### EXCERPTED TEXT
== Segment start ==

We present seven new abundance measurements of the elements O , C and Si at z > 4.5 , doubling the existing sample of weakly depleted elements in gas-rich galaxies , in order to constrain the first \sim 1 billion years of cosmic metal evolution .
These measurements are based on quasar spectra of damped Lyman-alpha absorbers ( DLAs ) and sub-DLAs obtained with the Magellan Inamori Kyocera Echelle ( MIKE ) and Magellan Echellette ( MagE ) spectrographs on Magellan-South , and the X-Shooter spectrograph on the Very Large Telescope .
We combine these new measurements with those drawn from the literature to estimate the N _ { H I } -weighted binned mean metallicity of -1.51 \pm 0.18 at z = 4.8 .
This metallicity value is in excellent agreement with the prediction from lower redshift DLAs , supporting the interpretation that the metallicity evolution is smooth at z \sim 5 , rather than showing a sudden decline at z > 4.7 .
Furthermore , the metallicity evolution trends for the DLAs and sub-DLAs are similar within our uncertainties .
We also find that the [ C/O ] ratios for z \sim 5 DLAs are consistent with those of the very metal-poor DLAs .
Additionally , using [ C/O ] and [ Si/O ] to constrain the nucleosynthesis models , we estimate that the probability distributions of the progenitor star masses for three relatively metal-poor DLAs are centered around 12 M _ { \odot } to 17 M _ { \odot } .
Finally , the z \sim 5 absorbers show a different metallicity-velocity dispersion relation than lower redshift DLAs , suggesting that they may be tracing a different population of galaxies .

== Segment end ==

[Stored items]
== Segment start ==

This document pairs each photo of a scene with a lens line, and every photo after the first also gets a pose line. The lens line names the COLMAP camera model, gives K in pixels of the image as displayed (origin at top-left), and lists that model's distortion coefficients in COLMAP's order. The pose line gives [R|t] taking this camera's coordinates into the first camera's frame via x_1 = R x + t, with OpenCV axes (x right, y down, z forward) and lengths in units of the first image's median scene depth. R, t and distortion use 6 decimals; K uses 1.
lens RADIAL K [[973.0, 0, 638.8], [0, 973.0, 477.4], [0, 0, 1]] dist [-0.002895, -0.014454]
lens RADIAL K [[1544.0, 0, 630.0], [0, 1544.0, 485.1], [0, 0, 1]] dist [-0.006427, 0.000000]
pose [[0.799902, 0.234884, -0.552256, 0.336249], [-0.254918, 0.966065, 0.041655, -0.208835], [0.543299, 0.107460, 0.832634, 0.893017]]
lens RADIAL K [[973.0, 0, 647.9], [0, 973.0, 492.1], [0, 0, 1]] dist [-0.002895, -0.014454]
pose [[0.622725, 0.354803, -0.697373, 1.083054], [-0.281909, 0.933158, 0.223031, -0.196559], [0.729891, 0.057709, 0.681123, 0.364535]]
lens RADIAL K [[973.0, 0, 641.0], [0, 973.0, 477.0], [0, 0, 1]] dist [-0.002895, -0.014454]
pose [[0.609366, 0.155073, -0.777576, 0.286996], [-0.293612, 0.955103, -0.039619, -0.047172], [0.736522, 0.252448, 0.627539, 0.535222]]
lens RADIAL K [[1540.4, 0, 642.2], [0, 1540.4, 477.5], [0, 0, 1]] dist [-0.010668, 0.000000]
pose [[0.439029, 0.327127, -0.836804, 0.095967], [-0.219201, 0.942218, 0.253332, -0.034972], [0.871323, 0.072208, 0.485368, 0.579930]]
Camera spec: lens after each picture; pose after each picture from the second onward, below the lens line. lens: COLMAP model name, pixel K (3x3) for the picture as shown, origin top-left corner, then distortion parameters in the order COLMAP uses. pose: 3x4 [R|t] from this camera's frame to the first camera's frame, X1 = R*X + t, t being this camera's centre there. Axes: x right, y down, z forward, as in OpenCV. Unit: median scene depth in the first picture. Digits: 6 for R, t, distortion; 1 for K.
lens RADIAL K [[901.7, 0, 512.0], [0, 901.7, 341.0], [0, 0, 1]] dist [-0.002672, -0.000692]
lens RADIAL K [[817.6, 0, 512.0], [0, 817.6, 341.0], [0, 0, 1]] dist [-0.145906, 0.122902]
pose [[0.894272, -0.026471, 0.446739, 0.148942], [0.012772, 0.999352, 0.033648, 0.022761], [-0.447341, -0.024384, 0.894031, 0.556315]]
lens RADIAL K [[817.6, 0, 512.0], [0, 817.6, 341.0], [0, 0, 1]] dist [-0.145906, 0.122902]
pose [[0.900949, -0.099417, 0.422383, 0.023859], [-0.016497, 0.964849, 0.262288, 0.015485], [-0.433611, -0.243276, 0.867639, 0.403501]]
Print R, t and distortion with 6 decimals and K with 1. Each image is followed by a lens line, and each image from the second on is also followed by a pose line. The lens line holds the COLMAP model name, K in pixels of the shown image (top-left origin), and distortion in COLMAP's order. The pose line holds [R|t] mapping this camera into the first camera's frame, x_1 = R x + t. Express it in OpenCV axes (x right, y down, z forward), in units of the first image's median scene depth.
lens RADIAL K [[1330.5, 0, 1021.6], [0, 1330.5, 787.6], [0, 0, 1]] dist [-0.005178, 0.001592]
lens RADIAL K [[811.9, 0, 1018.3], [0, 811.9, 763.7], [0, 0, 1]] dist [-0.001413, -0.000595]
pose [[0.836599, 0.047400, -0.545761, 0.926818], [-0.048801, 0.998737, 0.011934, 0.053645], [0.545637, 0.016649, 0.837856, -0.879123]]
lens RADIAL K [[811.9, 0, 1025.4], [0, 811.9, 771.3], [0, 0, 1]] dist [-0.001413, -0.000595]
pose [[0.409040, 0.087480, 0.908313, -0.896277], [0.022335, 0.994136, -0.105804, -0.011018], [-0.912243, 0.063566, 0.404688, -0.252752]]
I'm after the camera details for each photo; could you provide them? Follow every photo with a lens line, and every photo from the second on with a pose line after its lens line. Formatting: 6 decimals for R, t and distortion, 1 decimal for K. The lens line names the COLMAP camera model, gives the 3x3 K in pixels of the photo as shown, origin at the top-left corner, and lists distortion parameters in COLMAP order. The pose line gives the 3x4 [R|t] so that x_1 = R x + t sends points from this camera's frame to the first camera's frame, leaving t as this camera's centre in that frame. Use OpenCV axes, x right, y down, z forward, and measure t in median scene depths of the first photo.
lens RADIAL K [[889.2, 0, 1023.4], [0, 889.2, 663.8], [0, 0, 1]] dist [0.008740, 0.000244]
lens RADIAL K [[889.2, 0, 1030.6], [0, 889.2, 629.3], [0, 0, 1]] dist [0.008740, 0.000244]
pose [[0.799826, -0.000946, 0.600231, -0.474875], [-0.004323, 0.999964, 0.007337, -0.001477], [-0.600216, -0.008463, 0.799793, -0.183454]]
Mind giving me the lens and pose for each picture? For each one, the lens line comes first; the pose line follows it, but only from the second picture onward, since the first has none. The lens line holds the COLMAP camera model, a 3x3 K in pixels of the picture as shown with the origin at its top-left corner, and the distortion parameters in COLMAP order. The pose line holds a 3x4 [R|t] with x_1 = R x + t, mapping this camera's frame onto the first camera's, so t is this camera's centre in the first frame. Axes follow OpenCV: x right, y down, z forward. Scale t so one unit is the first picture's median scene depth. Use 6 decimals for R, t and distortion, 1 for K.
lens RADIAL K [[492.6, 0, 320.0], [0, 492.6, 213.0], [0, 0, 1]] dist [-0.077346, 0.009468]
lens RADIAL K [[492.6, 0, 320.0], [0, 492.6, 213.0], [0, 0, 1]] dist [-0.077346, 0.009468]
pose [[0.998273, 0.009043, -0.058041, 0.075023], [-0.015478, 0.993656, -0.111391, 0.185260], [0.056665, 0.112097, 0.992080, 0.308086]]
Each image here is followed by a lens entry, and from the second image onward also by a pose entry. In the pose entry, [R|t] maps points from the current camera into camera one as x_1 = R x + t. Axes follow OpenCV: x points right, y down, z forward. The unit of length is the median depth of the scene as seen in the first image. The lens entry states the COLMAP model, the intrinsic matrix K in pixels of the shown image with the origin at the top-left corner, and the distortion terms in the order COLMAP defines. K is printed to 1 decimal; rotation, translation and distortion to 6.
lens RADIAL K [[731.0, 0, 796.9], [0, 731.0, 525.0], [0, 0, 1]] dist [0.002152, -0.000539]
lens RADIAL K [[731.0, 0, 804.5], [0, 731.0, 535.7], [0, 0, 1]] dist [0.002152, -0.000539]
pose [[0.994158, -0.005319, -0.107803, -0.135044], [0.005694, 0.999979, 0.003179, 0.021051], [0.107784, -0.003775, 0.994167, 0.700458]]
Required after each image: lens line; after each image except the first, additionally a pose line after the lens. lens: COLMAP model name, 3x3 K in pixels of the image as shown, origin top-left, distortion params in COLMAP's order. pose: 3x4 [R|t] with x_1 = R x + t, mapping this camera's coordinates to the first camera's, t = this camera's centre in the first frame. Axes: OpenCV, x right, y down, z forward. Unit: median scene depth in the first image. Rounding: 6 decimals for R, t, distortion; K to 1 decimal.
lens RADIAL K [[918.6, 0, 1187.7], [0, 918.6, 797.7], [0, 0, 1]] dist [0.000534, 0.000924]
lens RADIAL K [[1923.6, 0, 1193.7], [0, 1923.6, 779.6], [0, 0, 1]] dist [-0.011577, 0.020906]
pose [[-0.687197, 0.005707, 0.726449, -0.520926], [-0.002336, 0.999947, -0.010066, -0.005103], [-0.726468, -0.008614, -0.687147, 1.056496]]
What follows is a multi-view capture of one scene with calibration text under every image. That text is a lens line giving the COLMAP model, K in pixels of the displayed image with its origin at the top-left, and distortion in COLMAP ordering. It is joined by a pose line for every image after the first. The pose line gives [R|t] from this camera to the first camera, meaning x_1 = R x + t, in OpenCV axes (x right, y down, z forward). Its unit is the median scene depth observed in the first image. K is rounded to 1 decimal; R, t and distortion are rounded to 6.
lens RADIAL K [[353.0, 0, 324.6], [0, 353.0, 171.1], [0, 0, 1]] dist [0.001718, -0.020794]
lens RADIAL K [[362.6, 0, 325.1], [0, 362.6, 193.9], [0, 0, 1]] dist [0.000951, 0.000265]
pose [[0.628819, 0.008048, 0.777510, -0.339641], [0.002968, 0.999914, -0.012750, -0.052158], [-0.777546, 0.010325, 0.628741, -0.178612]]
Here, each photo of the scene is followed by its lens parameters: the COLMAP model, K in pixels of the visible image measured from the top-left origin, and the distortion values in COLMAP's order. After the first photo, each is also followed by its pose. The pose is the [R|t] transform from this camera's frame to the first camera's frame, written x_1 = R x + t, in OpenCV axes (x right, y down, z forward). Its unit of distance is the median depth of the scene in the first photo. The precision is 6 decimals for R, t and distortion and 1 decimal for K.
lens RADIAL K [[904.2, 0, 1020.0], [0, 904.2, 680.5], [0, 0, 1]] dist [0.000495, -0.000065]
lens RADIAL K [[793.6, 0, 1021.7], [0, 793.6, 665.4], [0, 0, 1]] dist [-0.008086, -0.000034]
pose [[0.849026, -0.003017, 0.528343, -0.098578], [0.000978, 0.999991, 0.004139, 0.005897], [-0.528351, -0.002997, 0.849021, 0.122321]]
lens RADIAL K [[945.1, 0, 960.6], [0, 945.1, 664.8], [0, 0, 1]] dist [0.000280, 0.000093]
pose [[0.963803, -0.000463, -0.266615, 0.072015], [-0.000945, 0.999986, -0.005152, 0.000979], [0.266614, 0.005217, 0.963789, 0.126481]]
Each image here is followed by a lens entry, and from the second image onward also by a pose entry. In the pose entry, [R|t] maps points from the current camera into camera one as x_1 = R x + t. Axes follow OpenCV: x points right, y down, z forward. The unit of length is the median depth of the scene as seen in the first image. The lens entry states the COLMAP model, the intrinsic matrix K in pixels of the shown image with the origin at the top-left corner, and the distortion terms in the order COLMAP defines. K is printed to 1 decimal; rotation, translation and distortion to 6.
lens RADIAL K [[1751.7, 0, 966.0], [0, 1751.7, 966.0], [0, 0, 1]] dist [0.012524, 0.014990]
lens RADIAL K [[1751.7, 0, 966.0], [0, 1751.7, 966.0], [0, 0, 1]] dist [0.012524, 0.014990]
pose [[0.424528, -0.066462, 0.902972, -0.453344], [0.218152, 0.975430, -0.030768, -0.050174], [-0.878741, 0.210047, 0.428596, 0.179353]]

== Segment end ==

### ASSIGNED TASK
Reproduce the portion of the abstract starting with "This metallicity value" and going on through "of galaxies .". The stored items above are separate material and stand apart from the abstract.

### RESULT BELOW
This metallicity value is in excellent agreement with the prediction from lower redshift DLAs , supporting the interpretation that the metallicity evolution is smooth at z \sim 5 , rather than showing a sudden decline at z > 4.7 .
Furthermore , the metallicity evolution trends for the DLAs and sub-DLAs are similar within our uncertainties .
We also find that the [ C/O ] ratios for z \sim 5 DLAs are consistent with those of the very metal-poor DLAs .
Additionally , using [ C/O ] and [ Si/O ] to constrain the nucleosynthesis models , we estimate that the probability distributions of the progenitor star masses for three relatively metal-poor DLAs are centered around 12 M _ { \odot } to 17 M _ { \odot } .
Finally , the z \sim 5 absorbers show a different metallicity-velocity dispersion relation than lower redshift DLAs , suggesting that they may be tracing a different population of galaxies .